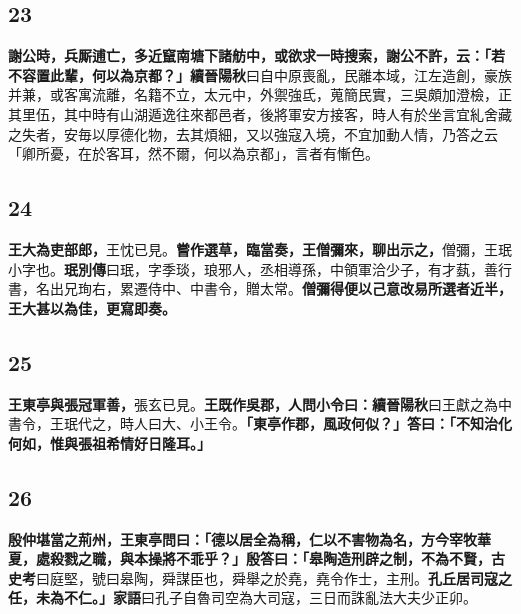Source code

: \subsection*{23}

\textbf{謝公時，兵厮逋亡，多近竄南塘下諸舫中，或欲求一時搜索，謝公不許，云：「若不容置此輩，何以為京都？」}{\footnotesize \textbf{續晉陽秋}曰自中原喪亂，民離本域，江左造創，豪族并兼，或客寓流離，名籍不立，太元中，外禦強氐，蒐簡民實，三吳頗加澄檢，正其里伍，其中時有山湖遁逸往來都邑者，後將軍安方接客，時人有於坐言宜糺舍藏之失者，安毎以厚德化物，去其煩細，又以強寇入境，不宜加動人情，乃答之云「卿所憂，在於客耳，然不爾，何以為京都」，言者有慚色。}

\subsection*{24}

\textbf{王大為吏部郎，}{\footnotesize 王忱已見。}\textbf{嘗作選草，臨當奏，王僧彌來，聊出示之，}{\footnotesize 僧彌，王珉小字也。\textbf{珉別傳}曰珉，字季琰，琅邪人，丞相導孫，中領軍洽少子，有才蓺，善行書，名出兄珣右，累遷侍中、中書令，贈太常。}\textbf{僧彌得便以己意改易所選者近半，王大甚以為佳，更寫即奏。}

\subsection*{25}

\textbf{王東亭與張冠軍善，}{\footnotesize 張玄已見。}\textbf{王既作吳郡，人問小令曰：}{\footnotesize \textbf{續晉陽秋}曰王獻之為中書令，王珉代之，時人曰大、小王令。}\textbf{「東亭作郡，風政何似？」答曰：「不知治化何如，惟與張祖希情好日隆耳。」}

\subsection*{26}

\textbf{殷仲堪當之荊州，王東亭問曰：「德以居全為稱，仁以不害物為名，方今宰牧華夏，處殺戮之職，與本操將不乖乎？」殷答曰：「皋陶造刑辟之制，不為不賢，}{\footnotesize \textbf{古史考}曰庭堅，號曰皋陶，舜謀臣也，舜舉之於堯，堯令作士，主刑。}\textbf{孔丘居司寇之任，未為不仁。」}{\footnotesize \textbf{家語}曰孔子自魯司空為大司寇，三日而誅亂法大夫少正卯。}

*****

## WHAT TO PRODUCE
Show all lines in the preceding material that have "subsection" in them.

## REPLY
: \subsection*{23}
\subsection*{24}
\subsection*{25}
\subsection*{26}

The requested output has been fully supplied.